32 Marijuana Dispensaries Still Eligible In Long Beach, CA


Photo: Jonathan Van Dyke
Long Beach senior city auditor Scott Gardiner uses a pen to push a lottery ping pong ball through a special lottery machine during a test run on Monday. City officials ending up ditching the lottery machine — through which the balls wouldn’t fit — and pulled the numbers by hand from a “We Recycle” bin.

​Another 11 Long Beach, California marijuana dispensaries will have to close their doors after being eliminated from the permit application process during a lottery on Monday, leaving 32 still eligible for final permits.

The lottery was set up because Long Beach Municipal Code 5.87 does not allow for any collective to operate within 1,000 feet of another, reports Jonathan Van Dyke of Gazettes.com.
Dispensaries whose lottery number was pulled first were accepted over other sites that conflicted with them.

Current and prospective dispensary owners packed the City Council chambers for Monday’s drawing.

Photo: Brittany Murray/Long Beach Press Telegram
When the machine intended to select the winning balls for the marijuana dispensary lottery would not function properly, a recycle bin and hand drawing system was used. Scott Gardiner, left, with the city auditor’s office, and City Clerk Larry Herrera get it done.

​The city government had bought official lottery machines that would push up ping pong balls for the entire room to see. But that plan was abandoned when the actual lottery balls did not fit through the machine — apparently the planning on the part of Long Beach city officials leaves a little to be desired.
Instead, City Clerk Larry Herrera had to pick the numbers out by hand from a small “We Recycle” bin. He shook the bin before each ping pong ball was selected.
An estimated 95 collectives were operating in Long Beach before the law went into effect. Municipal Code 5.87 requires that all dispensaries get a permit and follow particular rules, including adherence to school buffer zones.
Those school buffer zones eliminated many of Long Beach’s existing dispensaries. Only 49 shops applied for the final permits. Of those applications, five were deemed incomplete.
The city released a map several days before the lottery showing that 23 collectives were not in conflict with any other shops, so those owners had their ping pong balls pre-selected as a formality.
The rest of the dispensaries had to sweat it through the process — especially since many of them had paid more than $26,000 in nonrefundable application fees — as balls were selected, one by one, put onto a projection map and then declared “accepted” or “not accepted.”
“I just invested probably $100,000 and 10 months of my life in this thing, and now I don’t know where I’m going to go,” said New Generation Consumer Collection’s owner, Jesse Paul.
Paul said that he’d consult an attorney before he gave up on the situation. More than anything, he was disappointed in who actually did win, he said.
“The guy who won, they’re not even open yet,” he said. “There was me and another guy (eliminated in that area) and we’ve both been open (for some time).”

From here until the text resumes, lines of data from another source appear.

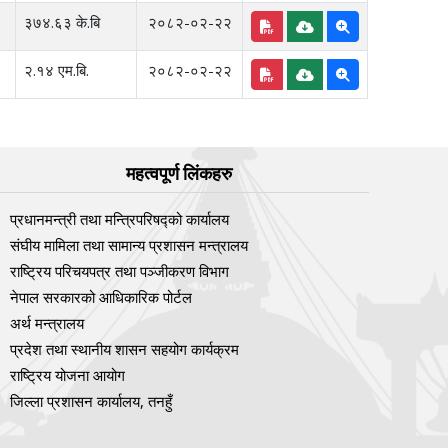
३७४.६३ के.बि
२०८२-०२-२२
२.१४ एम.बि.
२०८२-०२-२२
महत्वपूर्ण लिंकहरु
प्रधानमन्त्री तथा मन्त्रिपरिषद्को कार्यालय
संघीय मामिला तथा सामान्य प्रशासन मन्त्रालय
राष्ट्रिय परिचयपत्र तथा पञ्‍जीकरण विभाग
नेपाल सरकारको आधिकारिक पोर्टल
अर्थ मन्त्रालय
प्रदेश तथा स्थानीय शासन सहयोग कार्यक्रम
राष्ट्रिय योजना आयोग
जिल्ला प्रशासन कार्यालय, तनहुँ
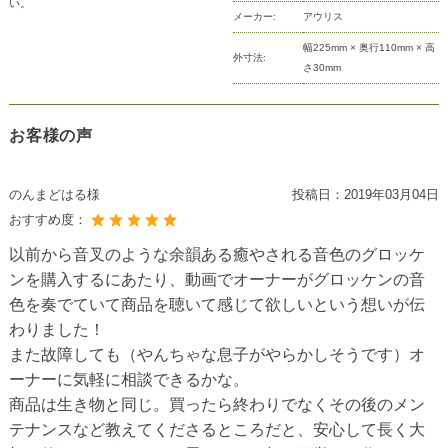
い。
メーカー:
アウリス
幅225mm × 奥行110mm × 高
外寸法:
さ30mm
お客様の声
のんまどはる様
投稿日：
2019年03月04日
おすすめ度：
以前から音叉のような余韻ある癒やされる音色のグロッケ
ンを購入するにあたり、動画でオーナーがグロッケンの音
色を奏でていて商品を聴いて感じて欲しいという想いが伝
わりました！
また故障しても（やんちゃな息子がやらかしそうです）オ
ーナーに気軽に相談できるかな。
商品は生き物と同じ。買ったら終わりでなくその後のメン
テナンスなど教えてくださるところだと、安心して長く大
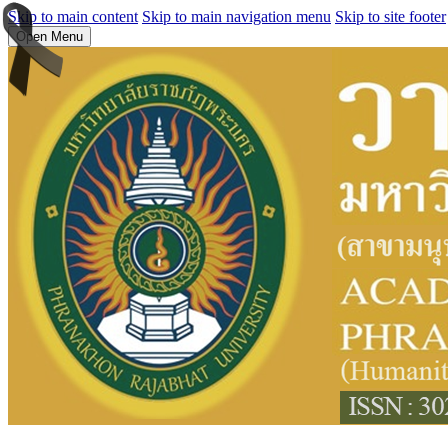
Skip to main content
Skip to main navigation menu
Skip to site footer
Open Menu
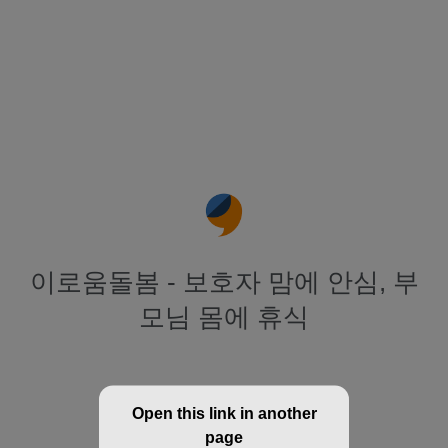
이로움돌봄 - 보호자 맘에 안심, 부
모님 몸에 휴식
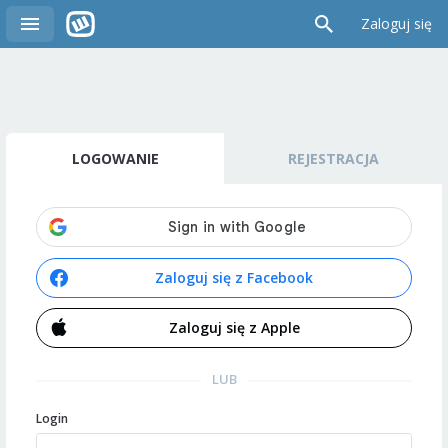
Zaloguj się
LOGOWANIE
REJESTRACJA
Zaloguj się z Facebook
Zaloguj się z Apple
LUB
Login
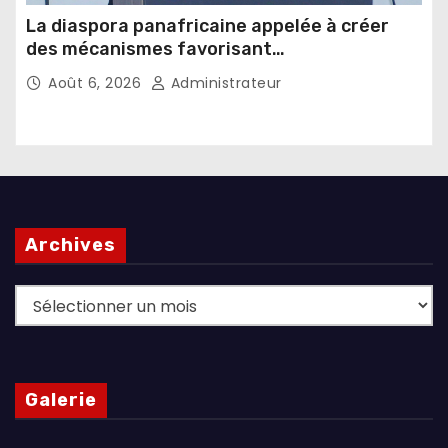
La diaspora panafricaine appelée à créer
des mécanismes favorisant
l’investissement dans les pays d’origine
Août 6, 2026
Administrateur
Archives
Archives
Galerie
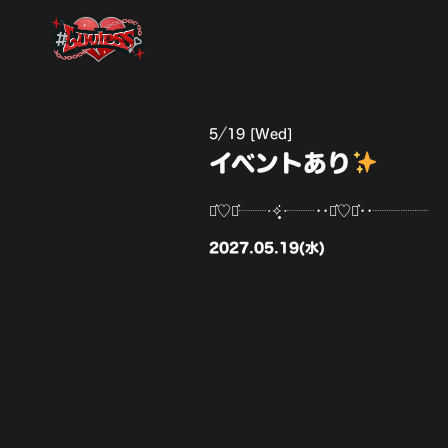
5
19 [Wed]
イベントあり
⋆͛♡⋆͛┈┈‧✧̣̥̇‧┈┈••⋆͛♡⋆͛••┈┈┈┈
2027.05.19(水)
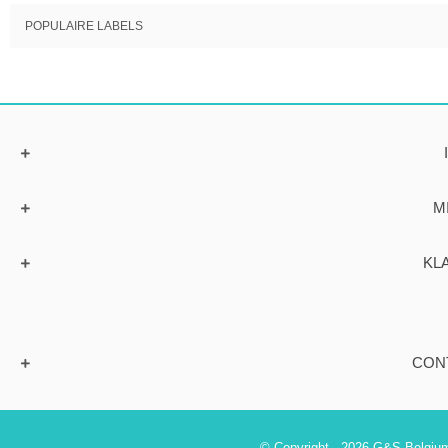
POPULAIRE LABELS
M
KL
CON
© Copyright - 2026 G&S Belgium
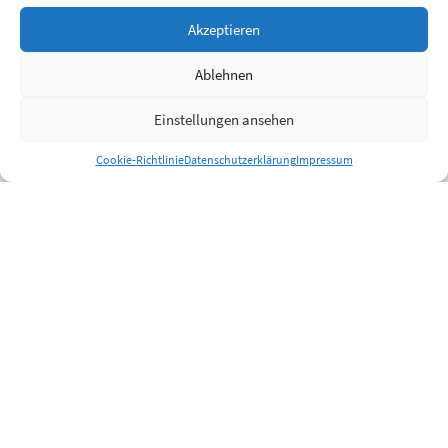
Akzeptieren
Ablehnen
Einstellungen ansehen
Cookie-Richtlinie
Datenschutzerklärung
Impressum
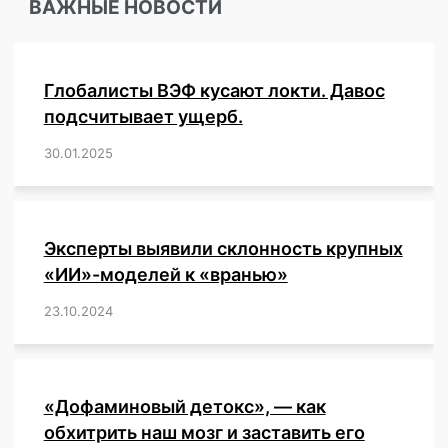
ВАЖНЫЕ НОВОСТИ
Израиля
пытался
скрыть
важную
Глобалисты ВЭФ кусают локти. Давос
информацию
и
подсчитывает ущерб.
подделал
30.01.2025
/
,
,
,
,
,
,
,
,
,
,
,
,
,
,
,
,
отчеты
комиссии
по
изучению
побочных
Эксперты выявили склонность крупных
эффектов
«ИИ»-моделей к «вранью»
«вакцины»
Pfizer.
23.10.2024
/
,
,
,
,
,
,
,
,
,
,
,
,
«Дофаминовый детокс», — как
обхитрить наш мозг и заставить его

Photo: Brittany Murray/Long Beach Press Telegram
The owners/operators of 1Love Collective were pleased as their application was accepted in the lottery draw. From left, Jeff Abrams, Courtney Boyd, Matthew Abrams and attorney Daniel J. Kern enjoy the moment.

​But some dispensary operators were very happy.
When their lottery number was called, a large contingent from Cornerstone Health and Wellness, 1838 Wardlow Road, burst into celebration.
“We relocated and found out there was a shop that opened right next to us,” said co-owner Mitch Evans just outside City Hall. “So we were thrown into the lottery with them and we’ve just been on pins and needles since.”
“We were just praying that our number would come up, and it did, and we’re just so excited,” Evans said.
The 32 remaining collectives will go through an inspection process, a public noticing and a final hearing, according to Erik Sund, Long Beach’s business relations manager.
The ordinance gives Sund’s office 60 days to complete the work. Final permit fees could cost owners as much as $30,000, depending on a collective’s size.
Sund said that he didn’t know when another application process for dispensary permits would be held.
A strong security presence, including a checkpoint that people had to go through before entering the chamber, was at the lottery.
“We were keeping in mind that there would be people who won and people who lost,” Sund said. “And people can be sore losers, especially when they have money on the line.”
Owners or dispensary directors paid $14,742 for a dispensary application and another $11,584 for a separate cultivation site application, if needed.
Those fees, totaling $26,326, were nonrefundable.